Sabtu, 11 Oktober 2025
Di tengah derasnya arus dunia digital, kini bukan hanya artis atau selebritas yang meramaikan jagat media sosial.
Dari sebuah desa di Pulau Jawa, muncul sosok kepala desa yang menarik perhatian publik karena gaya komunikasinya yang unik, energik, dan penuh semangat di dunia maya.
Melalui platform seperti TikTok dan Instagram, sang kepala desa kerap menampilkan dirinya dalam berbagai kegiatan pemerintahan dan sosial : memperbaiki jalan desa, memantau pembangunan, hingga bergurau bersama warganya.
Semua disajikan dengan gaya santai dan jenaka, jauh dari kesan birokrat kaku yang biasanya kita bayangkan.
Selama ini, figur kepala desa sering digambarkan sebagai sosok formal yang bekerja di balik meja dan menghadiri rapat-rapat resmi.
Namun, kepala desa dari pulau Jawa ini mematahkan pola lama. Ia menggunakan media sosial untuk menjembatani komunikasi antara pemerintah desa dan masyarakatnya.
Setiap unggahan bukan sekadar hiburan, melainkan juga bentuk laporan kinerja. Ia menampilkan transparansi pembangunan, mengabarkan kemajuan desa, sekaligus mengajak warga untuk terlibat.
Cara komunikasinya yang ringan dan menghibur menjadikan pesan pembangunan terasa lebih dekat — terutama bagi generasi muda yang biasanya jauh dari urusan pemerintahan desa.

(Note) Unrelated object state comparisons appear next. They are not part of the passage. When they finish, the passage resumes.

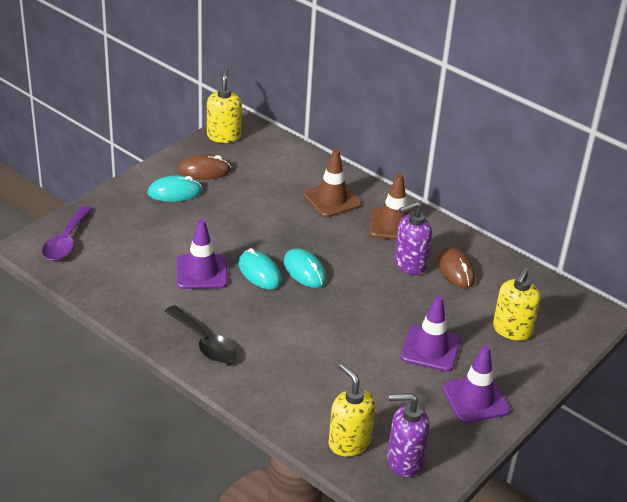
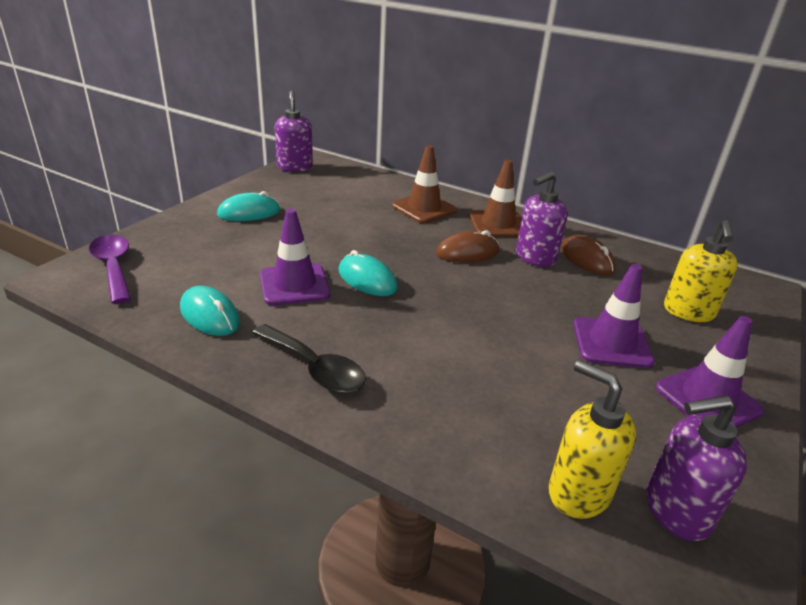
camera: 10 degrees left, 5 degrees down
(66, 241) = (113, 267): purple spoon -> purple spoon turned 150 degrees clockwise
(204, 171) = (279, 194): brown mouse -> brown mouse (467, 253)
(224, 136) = (295, 167): yellow soap dispenser -> purple soap dispenser
(304, 271) = (420, 273): turquoise mouse -> turquoise mouse (210, 315)

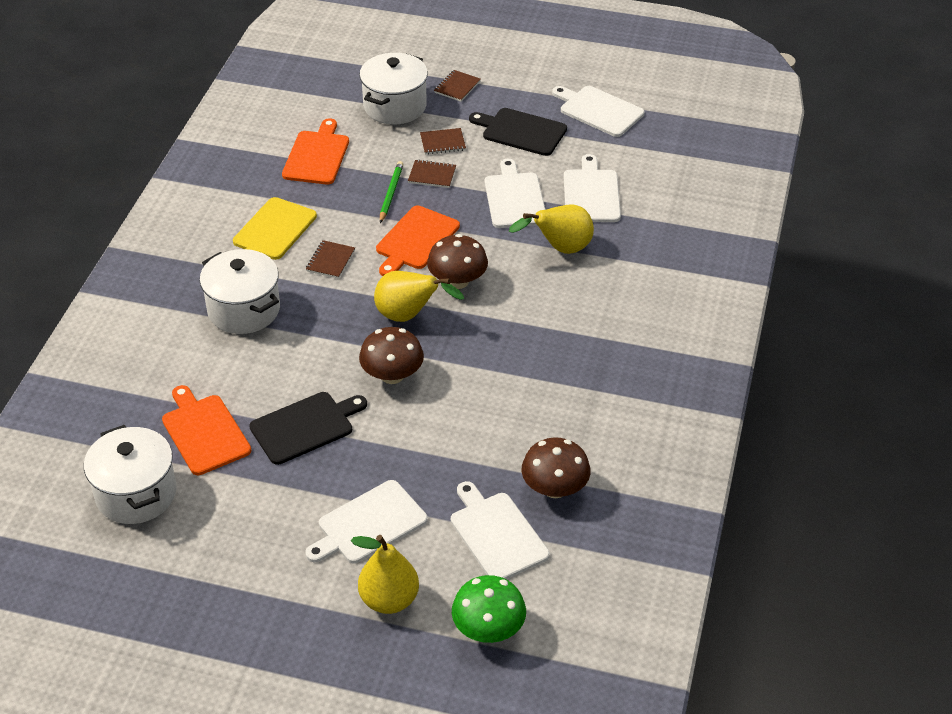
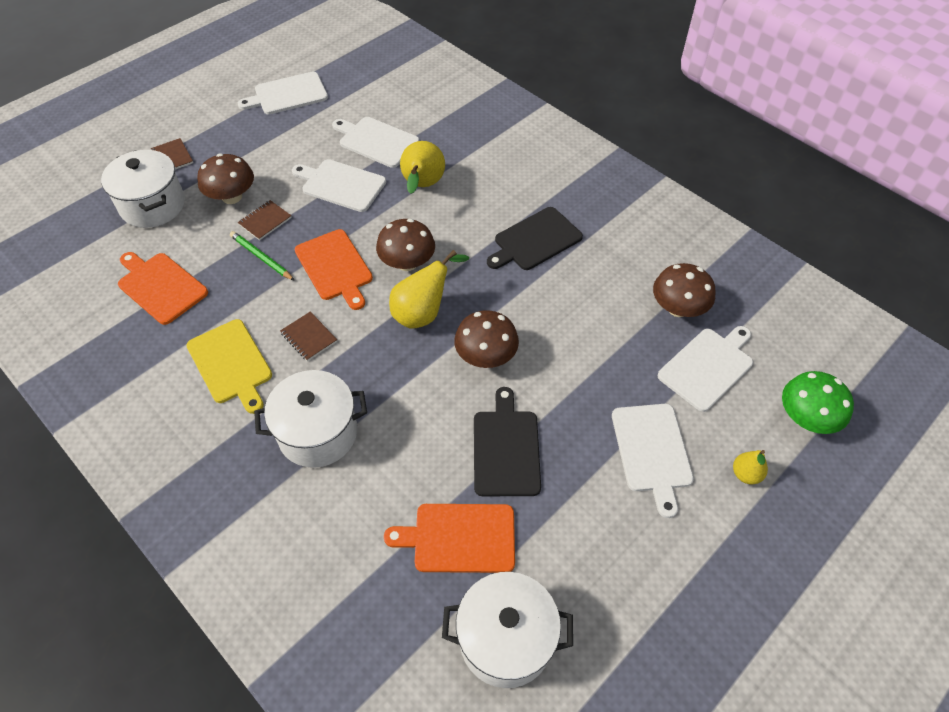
camera: 60 degrees left, 10 degrees up
(389, 600) = (745, 474): yellow pear -> yellow pear, size x0.56
(442, 143) = (232, 197): brown notebook -> brown mushroom
(496, 534) = (707, 366): white cutting board -> white cutting board turned 135 degrees clockwise
(521, 131) = (267, 146): black cutting board -> black cutting board (535, 240)

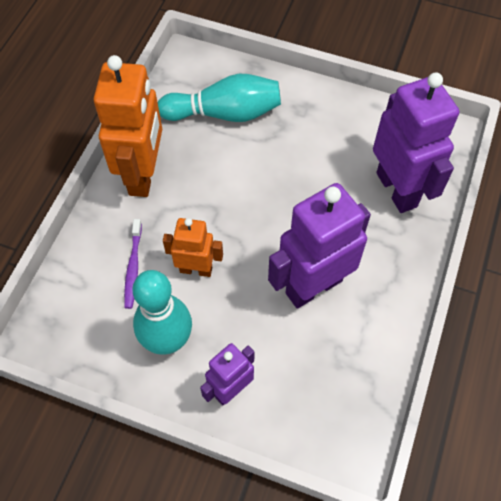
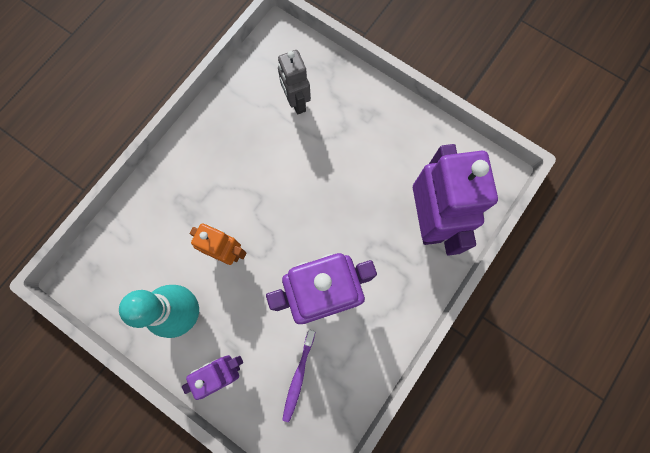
camera: 15 degrees right, 15 degrees up
(133, 267) = (174, 235): purple toothbrush -> purple toothbrush (298, 376)
(143, 175) = (207, 147): orange robot -> none
(225, 113) = (296, 102): turquoise bowling pin -> grey robot

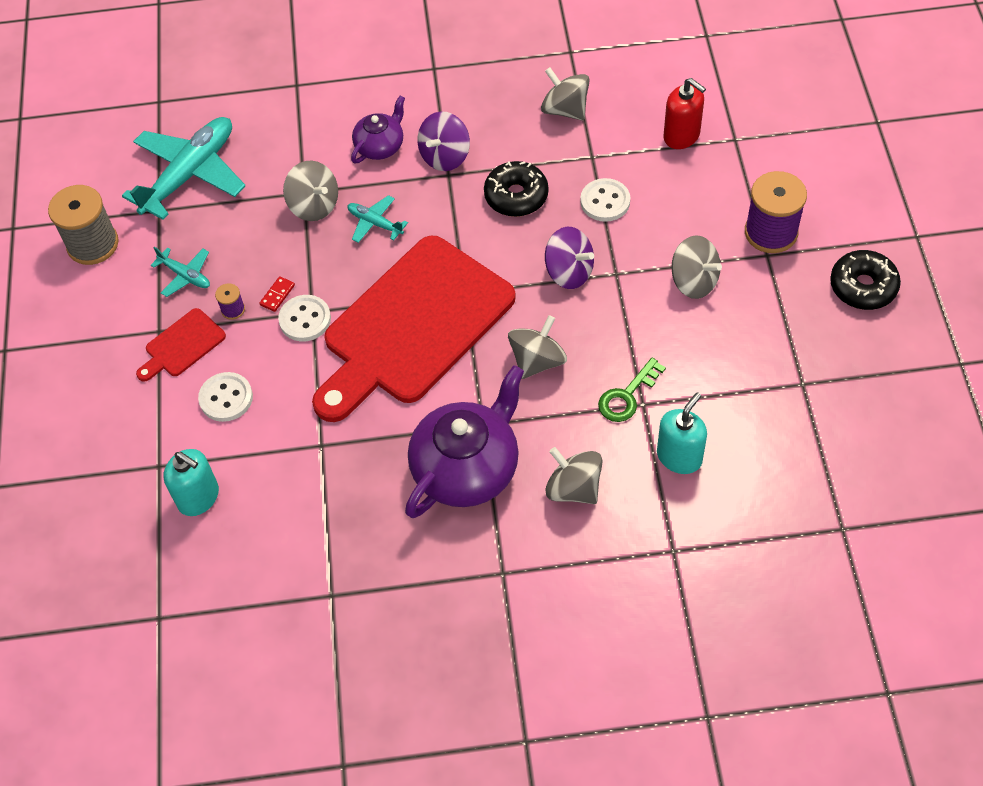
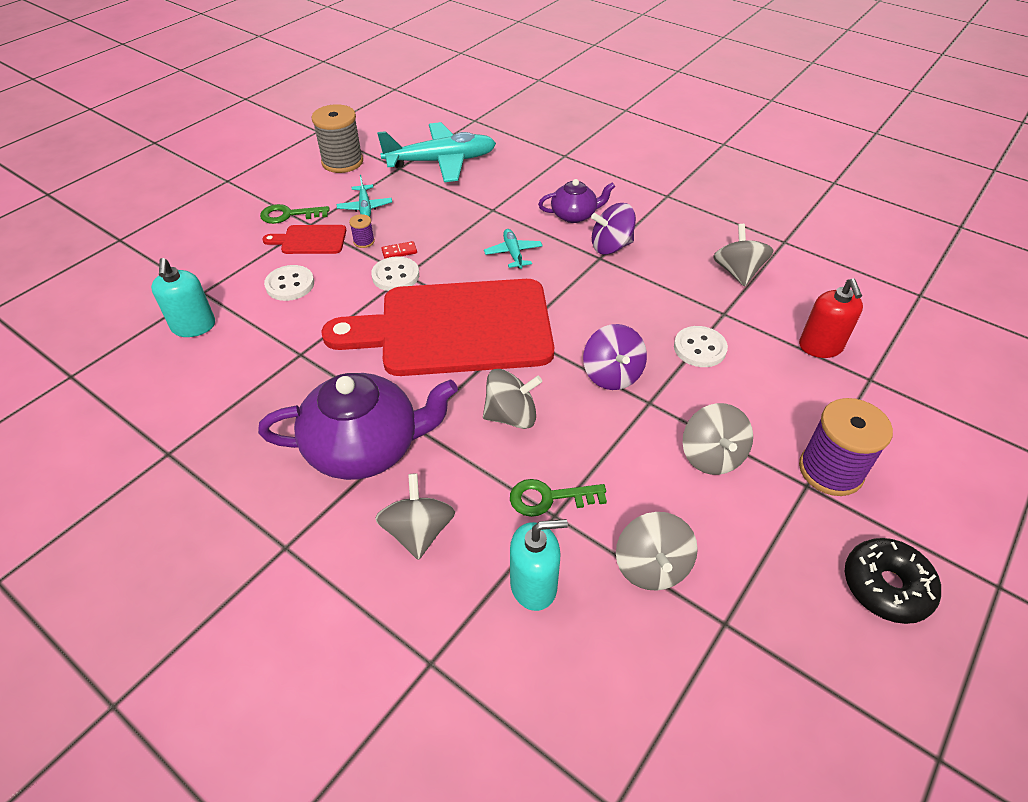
camera: 40 degrees right, 10 degrees down
(124, 337) = (289, 215): none -> green key
(314, 205) = (489, 220): grey spinning top -> grey spinning top (651, 566)
(516, 196) = (632, 300): black donut -> none

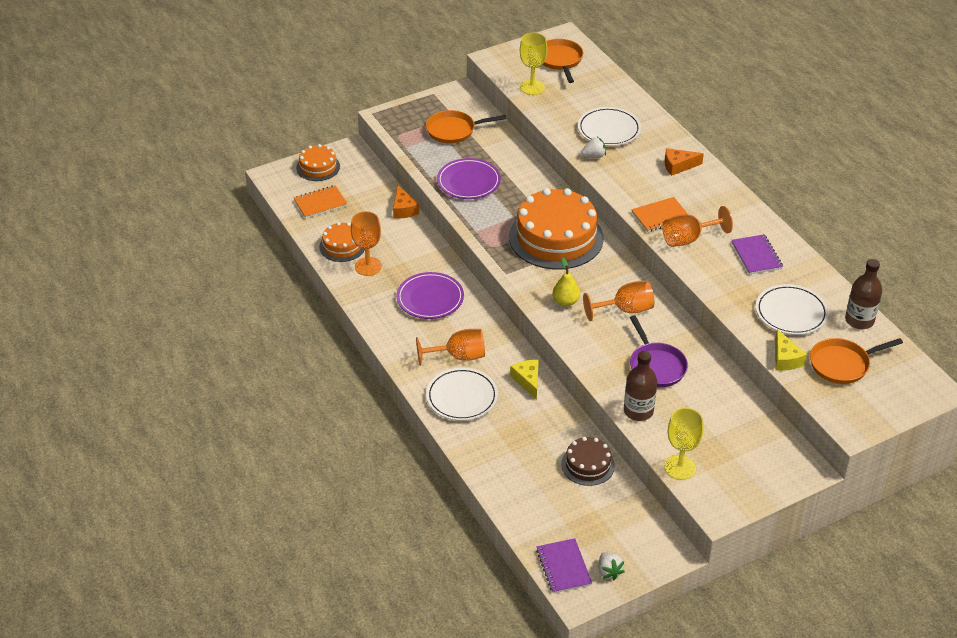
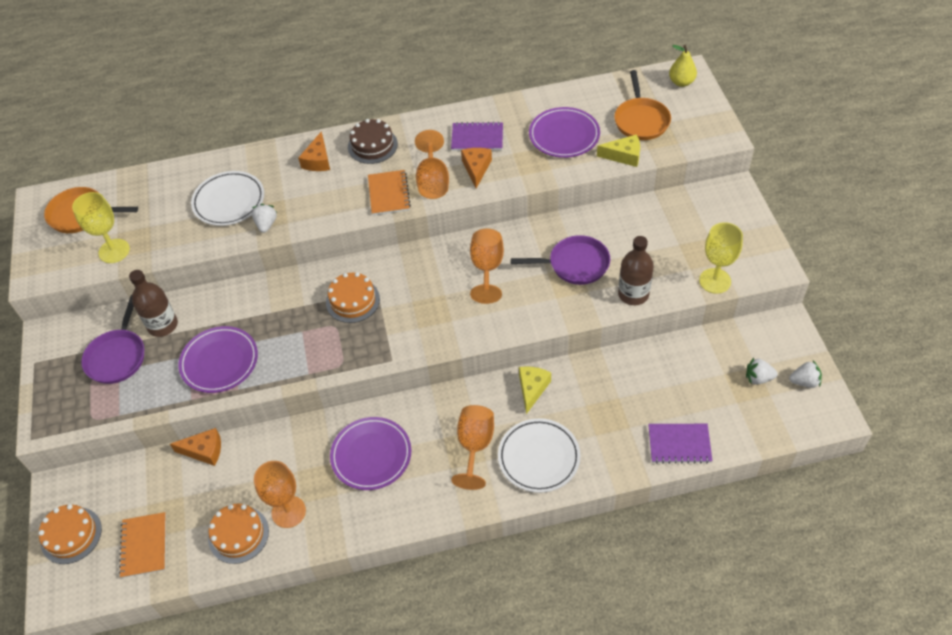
camera: 70 degrees left, 10 degrees up
(454, 130) = (117, 356): orange pan -> purple pan
(528, 381) = (532, 389): yellow cheese -> yellow cheese turned 105 degrees clockwise
(556, 237) = (353, 300): orange cake -> orange cake, size x0.50
(563, 567) = (794, 418): purple notebook -> purple notebook (679, 444)
(565, 302) = (457, 316): yellow pear -> yellow pear (681, 82)
(588, 465) = (663, 365): brown cake -> brown cake (372, 145)
(599, 536) = (758, 378): none -> white strawberry
(717, 263) = (476, 168): none -> orange cheese
(791, 313) = (564, 135): white plate -> purple plate
(859, 320) = (588, 94): brown bottle -> brown bottle (163, 325)

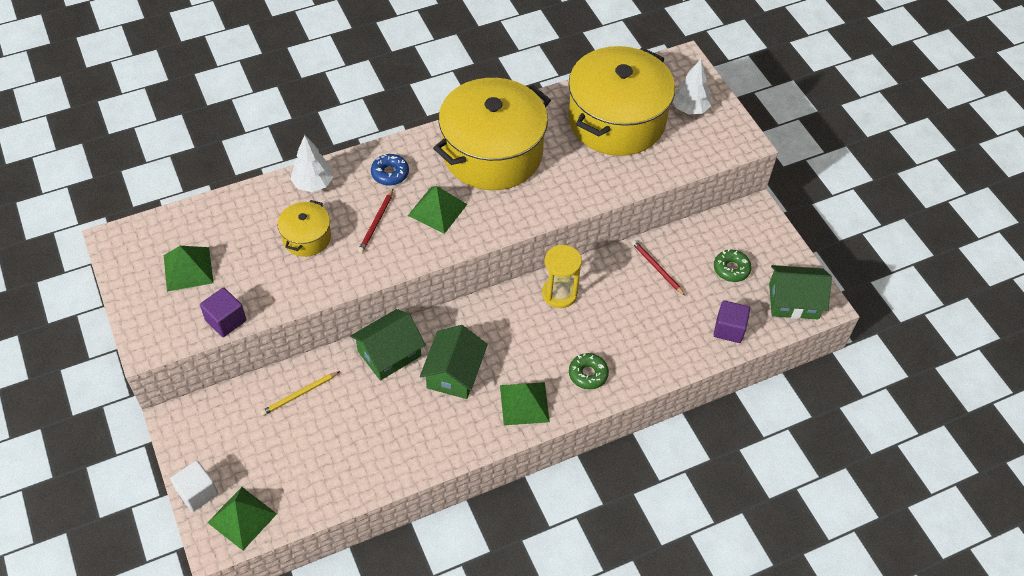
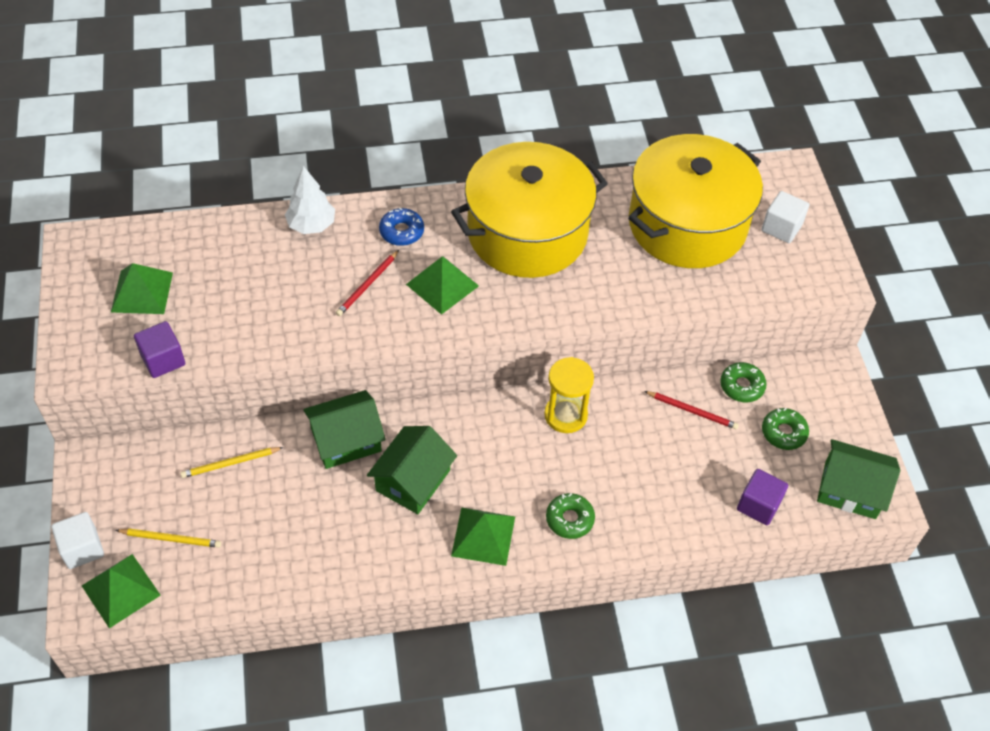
camera: 15 degrees right, 0 degrees up
(270, 467) = (171, 539): none -> yellow pencil
(306, 237) = (283, 285): yellow pot -> none
(657, 268) = (692, 411): red pencil -> red pencil turned 135 degrees clockwise
(689, 108) = (781, 228): white tree -> white cube
(689, 240) = (742, 386): none -> green donut

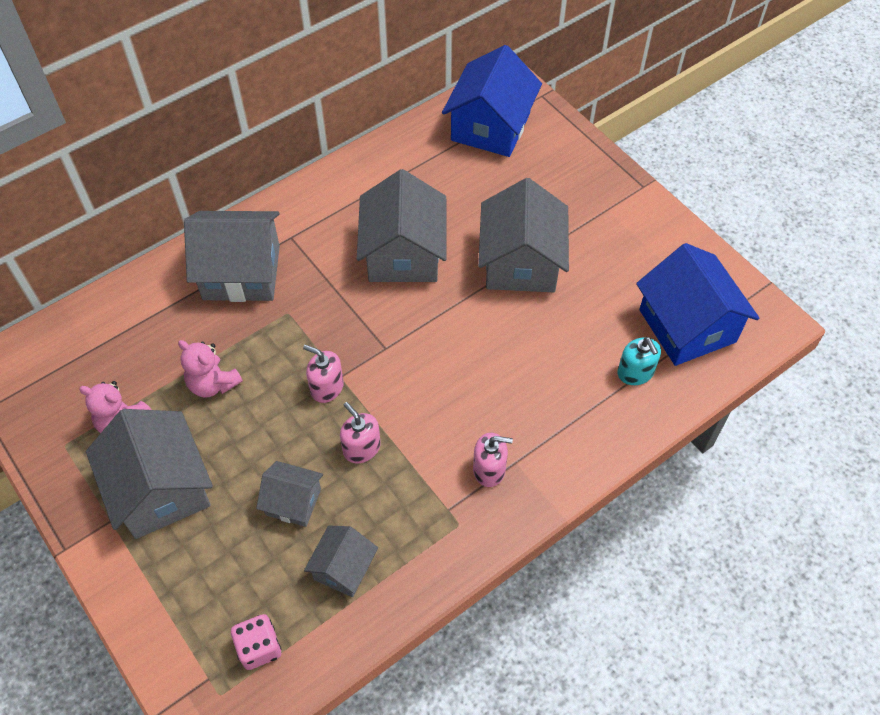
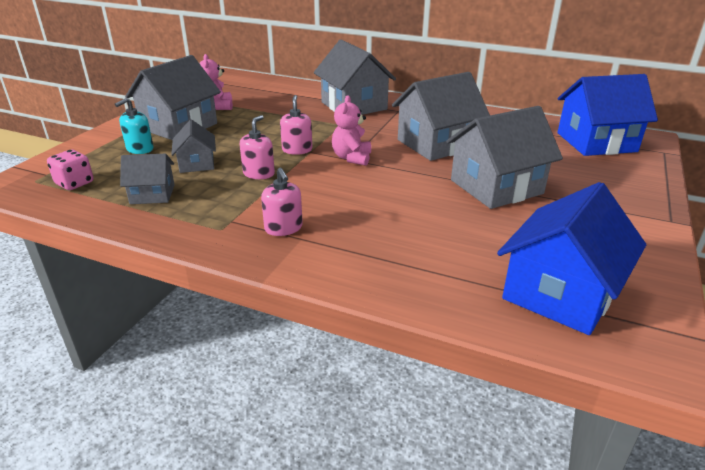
camera: 60 degrees right, 25 degrees down
(213, 384) = (265, 119): pink teddy bear -> pink teddy bear (352, 158)
(635, 372) = (463, 276): turquoise soap dispenser -> turquoise soap dispenser (140, 149)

Barangkali, inilah wajah baru desa digital yang sesungguhnya: desa yang mampu berbicara dengan bahasa zamannya.
Namun, di balik apresiasi yang luas, muncul pula perdebatan : “Apakah pantas seorang kepala desa tampil terlalu santai atau membuat konten lucu di media sosial?” Pertanyaan ini wajar.
Sebab kepala desa bukan hanya figur publik, tapi juga pemegang amanah masyarakat dan simbol pemerintahan di tingkat paling bawah.
Sebagai pejabat publik, ia terikat oleh kode etik jabatan, yang menuntut kesopanan, integritas, dan menjaga wibawa pemerintahan.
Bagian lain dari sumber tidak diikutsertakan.